Work order 1
In the low-code platform guide below, which tool is recommended as the starting point for connecting existing tools and cutting repetitive tasks?
Work order 2
From the low-code platform guide below, extract the passage word for word, beginning with the words "Building a web app" and stopping after "you prefer self-hosting.".

***** Document passage

OutSystems and Salesforce Lightning sit in the same tier: high capability, high cost, designed for teams with dedicated implementation resources.


The Smart Admin’s Platform Selection Framework

The most common mistake is choosing a platform from a feature comparison table. Features don’t tell you whether you can still manage it yourself in twelve months.

Platform selection decision flowchart for low-code tools

A cleaner approach maps the job to the category:

Building a website: Stay on WordPress if it’s working. Move to Webflow for design-first control without a traditional hosting setup.

Building a web app (user logins, a database, custom workflows): Bubble for no-code. Retool if technical help is nearby.

Building a native mobile app for the App Store or Google Play: FlutterFlow for native performance. Adalo for simpler builds.

Connecting existing tools and cutting repetitive tasks: Start with Zapier. Graduate to Make at higher volume. Choose n8n if you prefer self-hosting.

Replacing spreadsheets with shared structured data: Airtable, or AppSheet if you’re already in Google Workspace.

**********
***** Data under study

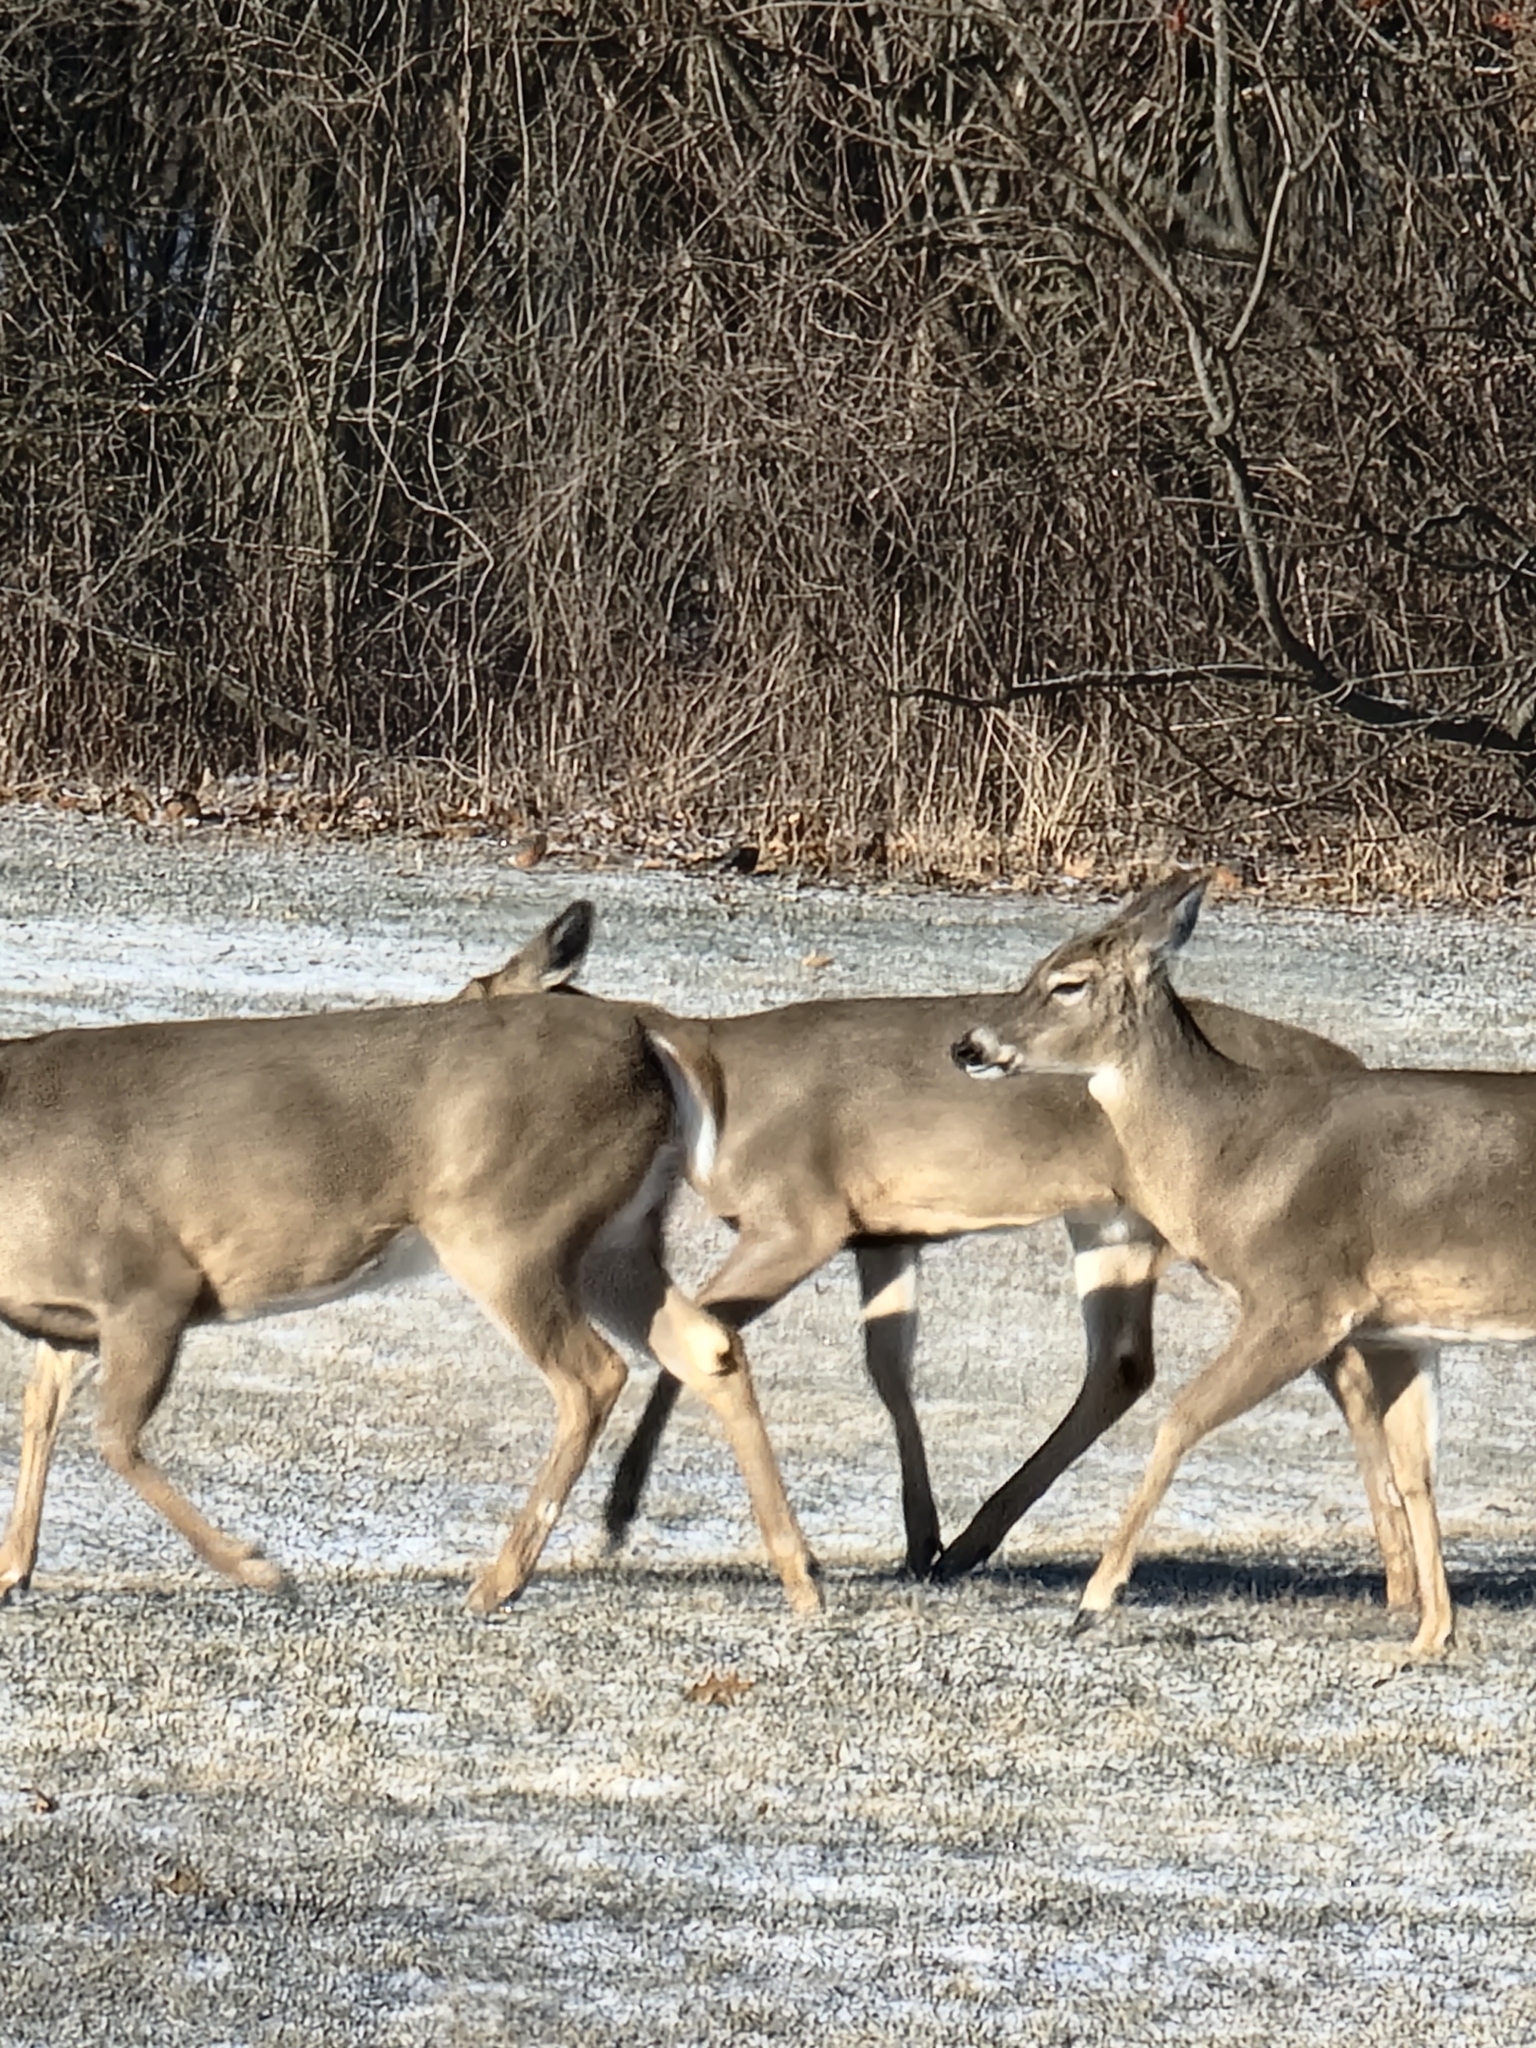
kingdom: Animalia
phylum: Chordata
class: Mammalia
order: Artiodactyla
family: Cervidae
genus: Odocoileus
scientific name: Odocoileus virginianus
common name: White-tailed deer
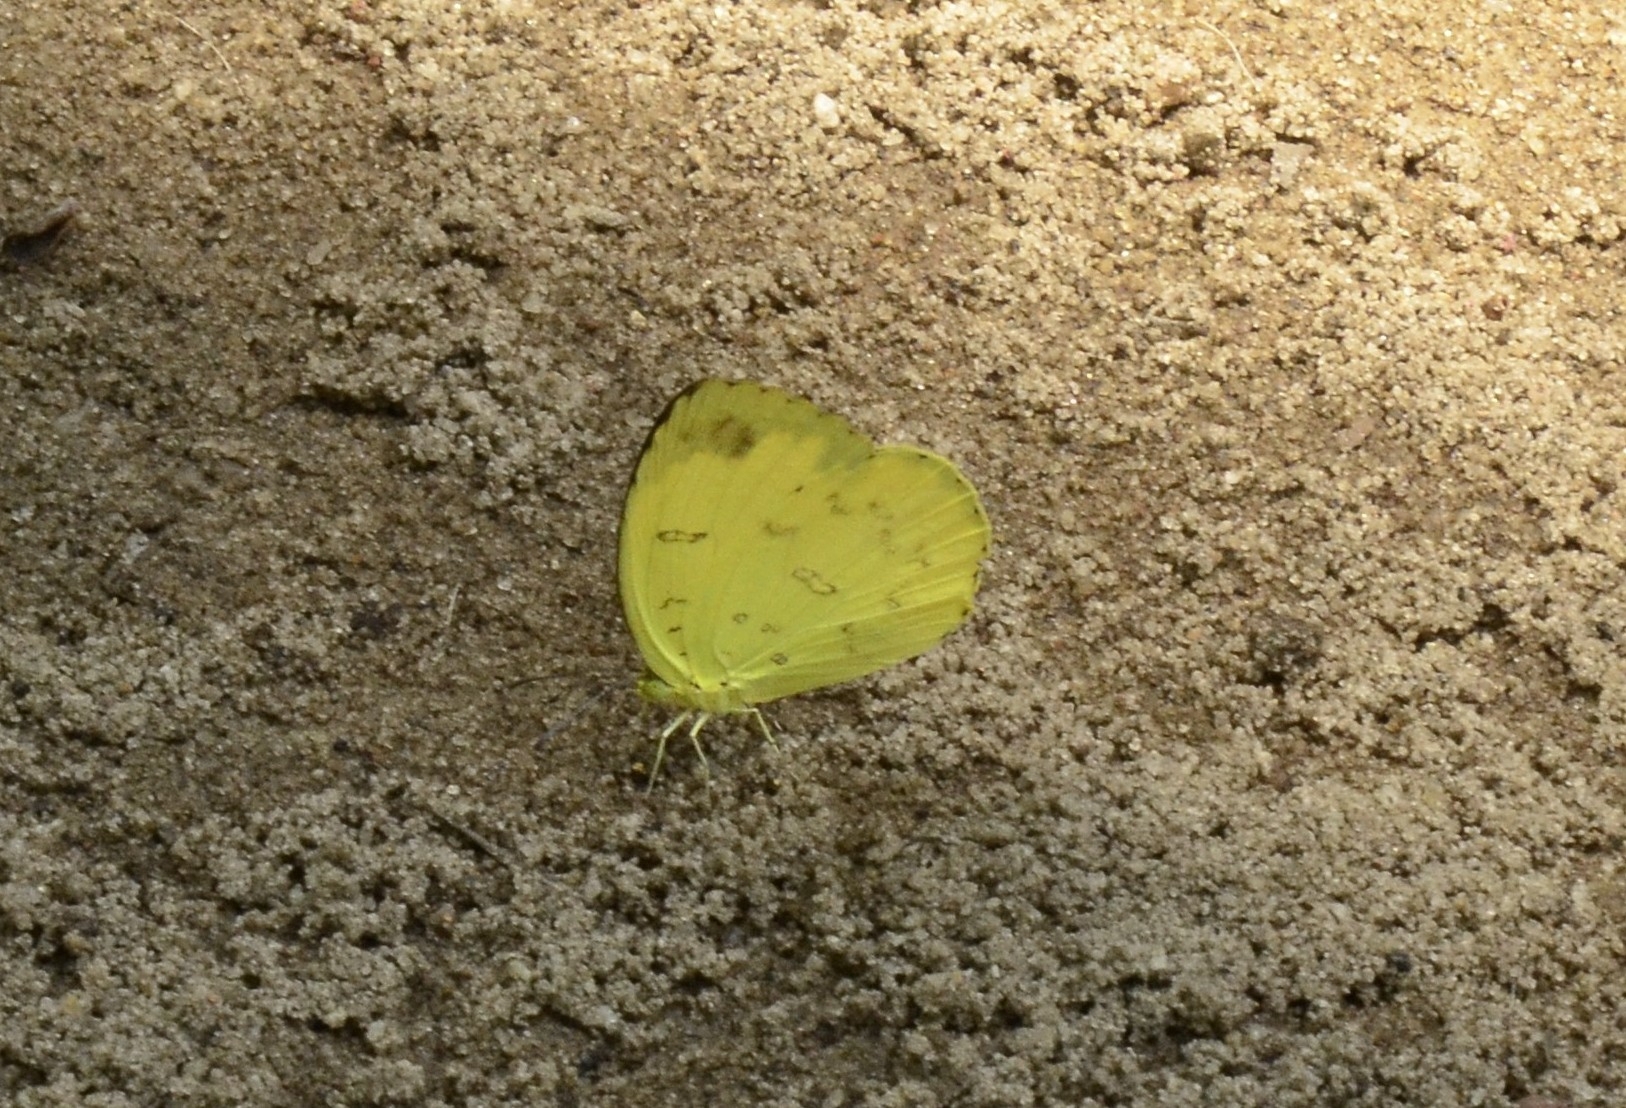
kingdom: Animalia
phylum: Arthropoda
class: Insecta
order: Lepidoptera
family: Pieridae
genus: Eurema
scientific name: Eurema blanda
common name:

**********

Task output 1
Zapier

Task output 2
Building a web app (user logins, a database, custom workflows): Bubble for no-code. Retool if technical help is nearby.

Building a native mobile app for the App Store or Google Play: FlutterFlow for native performance. Adalo for simpler builds.

Connecting existing tools and cutting repetitive tasks: Start with Zapier. Graduate to Make at higher volume. Choose n8n if you prefer self-hosting.